Don Toribio narraba que el zaguán y las habitaciones que daban a la calle eran lo único habitable. Allí se apiñaban los residentes, improvisando dormitorios y cocinas en medio de tal desorden, que cualquiera que mirara desde fuera podría pensar que se trataba de un lugar propio de la “Corte de los Milagros” —la célebre zona marginal del París medieval habitada por mendigos, ladrones y prostitutas—, o que sobre la casa pesaba una maldición, pues se rumoreaba que en ella se reunían brujas los sábados por la noche.
Con el paso del tiempo, la mansión comenzó a deteriorarse por completo: los metales se oxidaron, la madera se carcomió, y moho y maleza invadieron todo. “La casa de los Pachecos” se convirtió en un punto de referencia obligado para los adultos… y en un lugar temido por los niños.
En 1866 comenzaron a celebrarse misas en la Catedral, y pronto la de las once de la mañana de los domingos —oficiada por el primer obispo de León, José María de Jesús Diez de Sollano y Dávalos— se volvió la más concurrida.

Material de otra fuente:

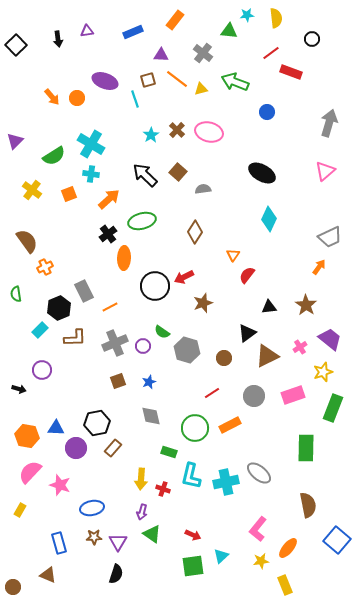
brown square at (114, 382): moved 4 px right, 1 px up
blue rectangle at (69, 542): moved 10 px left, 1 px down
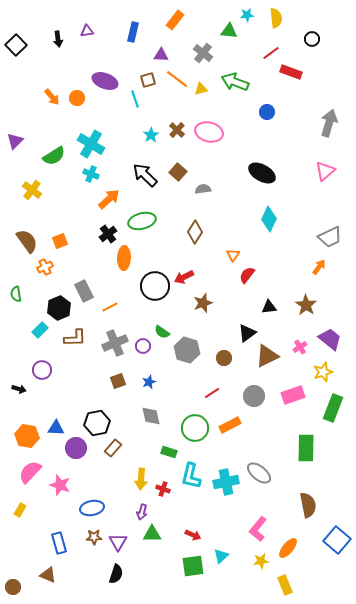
blue rectangle at (133, 32): rotated 54 degrees counterclockwise
cyan cross at (91, 174): rotated 14 degrees clockwise
orange square at (69, 194): moved 9 px left, 47 px down
green triangle at (152, 534): rotated 36 degrees counterclockwise
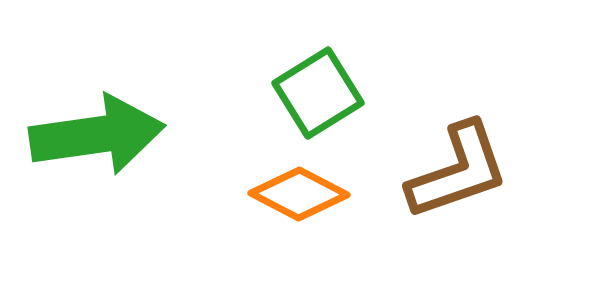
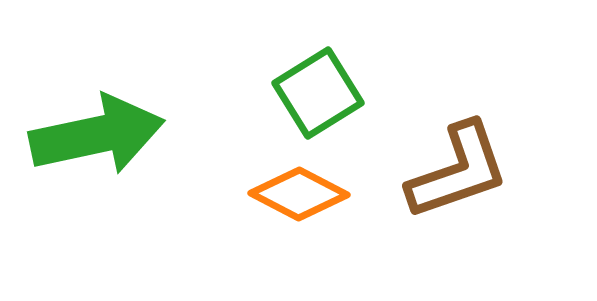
green arrow: rotated 4 degrees counterclockwise
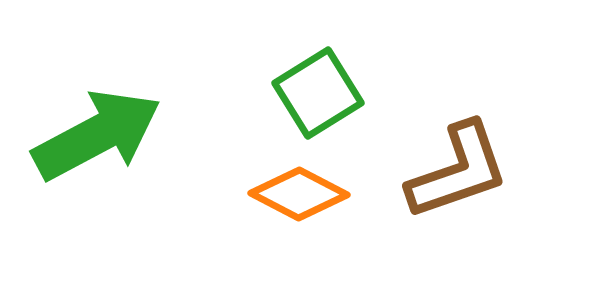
green arrow: rotated 16 degrees counterclockwise
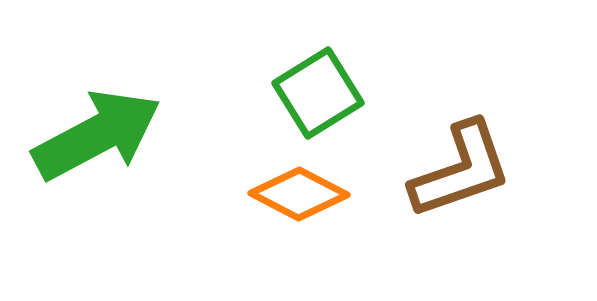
brown L-shape: moved 3 px right, 1 px up
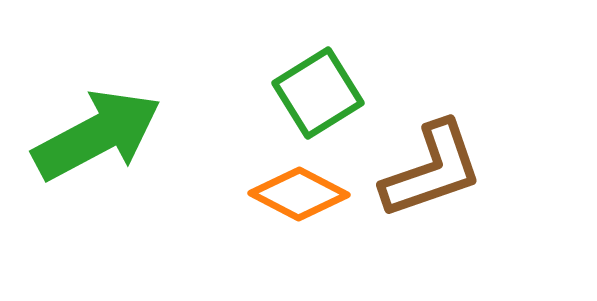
brown L-shape: moved 29 px left
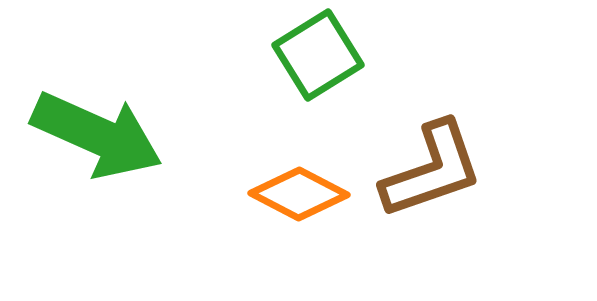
green square: moved 38 px up
green arrow: rotated 52 degrees clockwise
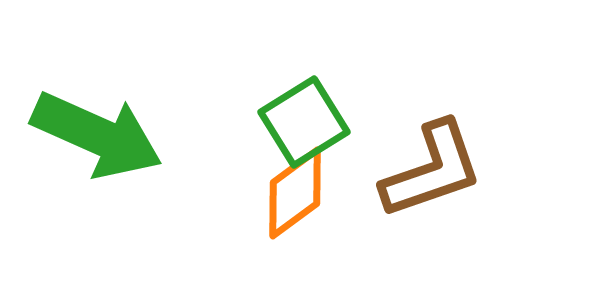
green square: moved 14 px left, 67 px down
orange diamond: moved 4 px left, 1 px up; rotated 64 degrees counterclockwise
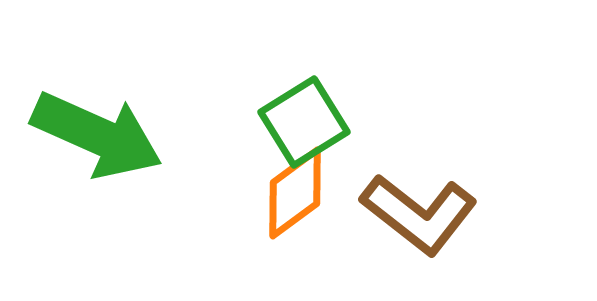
brown L-shape: moved 13 px left, 44 px down; rotated 57 degrees clockwise
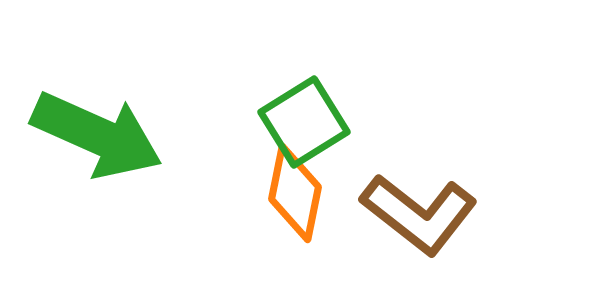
orange diamond: rotated 42 degrees counterclockwise
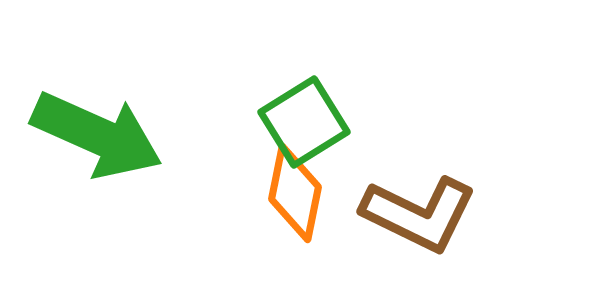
brown L-shape: rotated 12 degrees counterclockwise
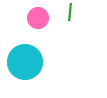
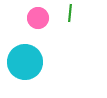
green line: moved 1 px down
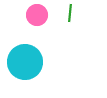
pink circle: moved 1 px left, 3 px up
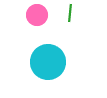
cyan circle: moved 23 px right
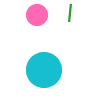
cyan circle: moved 4 px left, 8 px down
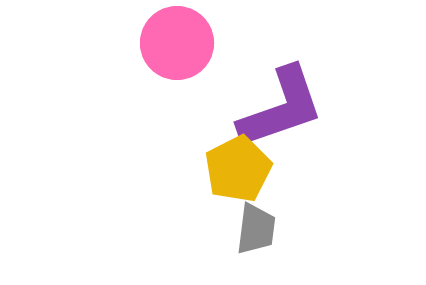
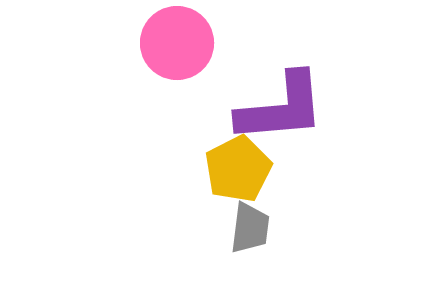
purple L-shape: rotated 14 degrees clockwise
gray trapezoid: moved 6 px left, 1 px up
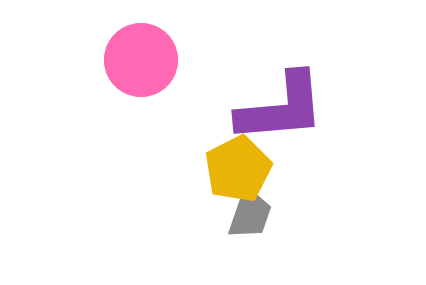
pink circle: moved 36 px left, 17 px down
gray trapezoid: moved 14 px up; rotated 12 degrees clockwise
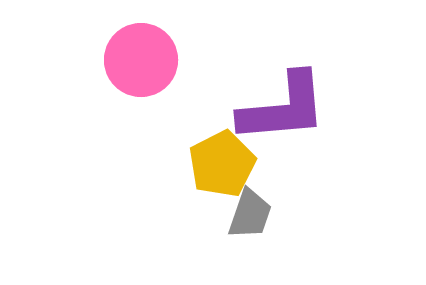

Quienes acudían no podían evitar notar a un anciano que se asomaba por la deteriorada ventana principal de la casa de los Pachecos. Era un hombre alto y muy delgado, de barba y cabello completamente blancos, encorvado, con la mirada oscura y profunda clavada en el interior del templo. Escuchaba la misa con aire extasiado, persignándose lentamente y con torpeza.
Ese anciano era don Juan Arista, hermano de don José Mariano Martín Buenaventura Ignacio Nepomuceno García de Arista Nuez, presidente de México de 1851 a 1853. Los vecinos más conocedores sabían que ambos habían servido en el ejército realista durante la guerra de independencia; sin embargo, en 1821, Mariano se unió a las filas insurgentes bajo la bandera de Iturbide, mientras que Juan permaneció fiel al rey hasta el final.
Tras la consumación de la independencia, don Juan se retiró de la vida pública, rechazando cualquier cargo o trato con el nuevo gobierno, e incluso con su propio hermano, con quien nunca volvió a hablar. Pocas personas llegaron a conversar con él y menos aún supieron cómo llegó a vivir allí o por qué permaneció en ese lugar hasta su muerte, como un ermitaño, creyéndose el último representante del Rey de España y protestando en silencio contra lo que consideraba el avance corrupto de la historia.
La antigua casa, ya en ruinas, terminó por derrumbarse en junio de 1888, año en que León sufrió la peor inundación de su historia.